Solved – How to transform test data in Functional Principal Component Analysis in R

functional-data-analysispcar

I am doing a functional principal component analysis on time series data, and when I finished the FPCA on train data and extracted the PCs. Next, I need to project the test data onto the PCs, here I am frustrated how to carry out this process in R.

Here are my steps to deal with the time series data with fda package in R:

  1. Construct the basis functions. create.bspline.basis

  2. Smooth basis by smooth.basis

  3. FPCA by pca.fd on train dataset

Till the step 3, I gained the score and varprop, but I have no idea how to tranform the test dataset onto the same PCs as in train data.

Thanks for your help in advance.

Best Answer

Projecting new functional data using an existing FPCA analysis is very similar to what we would do with standard PCA (for multivariate data). The main difference is that due to stochastic nature of our sampling procedure we are unable to use standard numerical integration as we would in the case of PCA to get the corresponding score but rather a probabilistic approximation of it (PACE - see reference below).

For rest of the post I will refer to $\phi$ as the functional PCs, $\xi$ as the associated FPC scores, $\lambda$ as their associated eigenvalues, $\mu$ as the sample mean and $C$ as the sample covariance. I also assume we are dealing with irregularly spaced data across a continuum $s$ and I refer to the test data at hand as $y_{test}$. In short, the prediction for the trajectory $y_i(s)$ using the first $K$ eigenfunctions is: $\hat{y}_i^K(s) = \hat{\mu}(s) + \sum_{k=1}^{K} \hat{\xi}_{i,k}\hat{\phi}_k(s)$.

In order to project new test data on the results of an existing FPCA we would require the following steps:

  1. Ensure that $\mu$, $C$ and $\phi$ are evaluated at the same points of $s$ we have $y_{test}$ readings. If necessary, we estimate these values through interpolation techniques.
  2. Centre the data to have $E\{\mu(s)\}=0$ according the $\hat\mu(s)$ we calculated during the original FPCA.
  3. Predict the $\xi$ for the test data, using the fact that we expect the error of the prediction to be asymptotically Gaussian, through: $\hat{\xi}_{ik} = \hat{\lambda}_k \hat{\phi}_{ik}^T\hat{\Sigma}^{-1}_{y_i}(y_i^{obs} - \hat{\mu}_i)$. Notice that all estimates (aside $\hat{\lambda}_k$) are evaluated at the points we have observations from the $i$-th curve, i.e. they might even be just scalar in the odd case a particular sample has a single measurement.
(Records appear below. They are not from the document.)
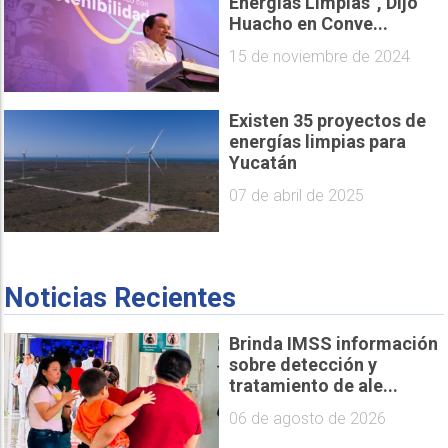
Energías Limpias”, Dijo
Huacho en Conve...
15 de noviembre de 2024
Existen 35 proyectos de
energías limpias para
Yucatán
07 de abril de 2025
Noticias Recientes
Brinda IMSS información
sobre detección y
tratamiento de ale...
06 de agosto de 2026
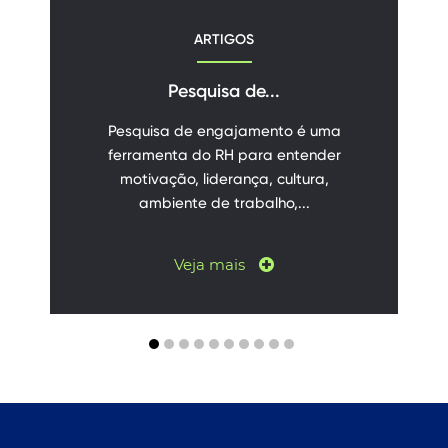
ARTIGOS
Pesquisa de...
Pesquisa de engajamento é uma
ferramenta do RH para entender
motivação, liderança, cultura,
ambiente de trabalho,...
Veja mais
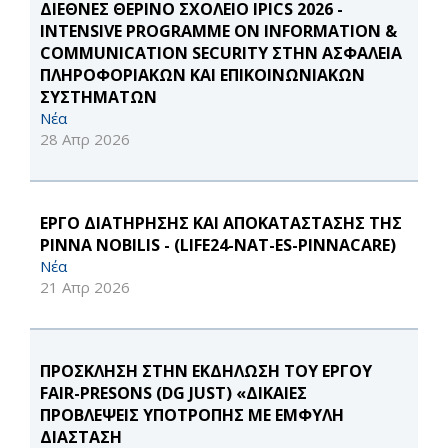
ΔΙΕΘΝΕΣ ΘΕΡΙΝΟ ΣΧΟΛΕΙΟ IPICS 2026 -
INTENSIVE PROGRAMME ON INFORMATION &
COMMUNICATION SECURITY ΣΤΗΝ ΑΣΦΑΛΕΙΑ
ΠΛΗΡΟΦΟΡΙΑΚΩΝ ΚΑΙ ΕΠΙΚΟΙΝΩΝΙΑΚΩΝ
ΣΥΣΤΗΜΑΤΩΝ
Νέα
28 Απρ 2026
ΕΡΓΟ ΔΙΑΤΗΡΗΣΗΣ ΚΑΙ ΑΠΟΚΑΤΑΣΤΑΣΗΣ ΤΗΣ
PINNA NOBILIS - (LIFE24-NAT-ES-PINNACARE)
Νέα
21 Απρ 2026
ΠΡΟΣΚΛΗΣΗ ΣΤΗΝ ΕΚΔΗΛΩΣΗ ΤΟΥ ΕΡΓΟΥ
FAIR-PRESONS (DG JUST) «ΔΙΚΑΙΕΣ
ΠΡΟΒΛΕΨΕΙΣ ΥΠΟΤΡΟΠΗΣ ΜΕ ΕΜΦΥΛΗ
ΔΙΑΣΤΑΣΗ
This whole procedure is what in the FDA literature is referred as the "PACE step/procedure" (PACE: Principal components Analysis through Conditional Expectation); the canonical reference on the matter is: Yao, et al. (2005) Functional Data Analysis for Sparse Longitudinal Data (Sect. 2.3 to be exact).

The package fdapace implements this methodology through the function predict.FPCA. The package fda (most probably) implements this methodology in the function project.basis but I have not used it.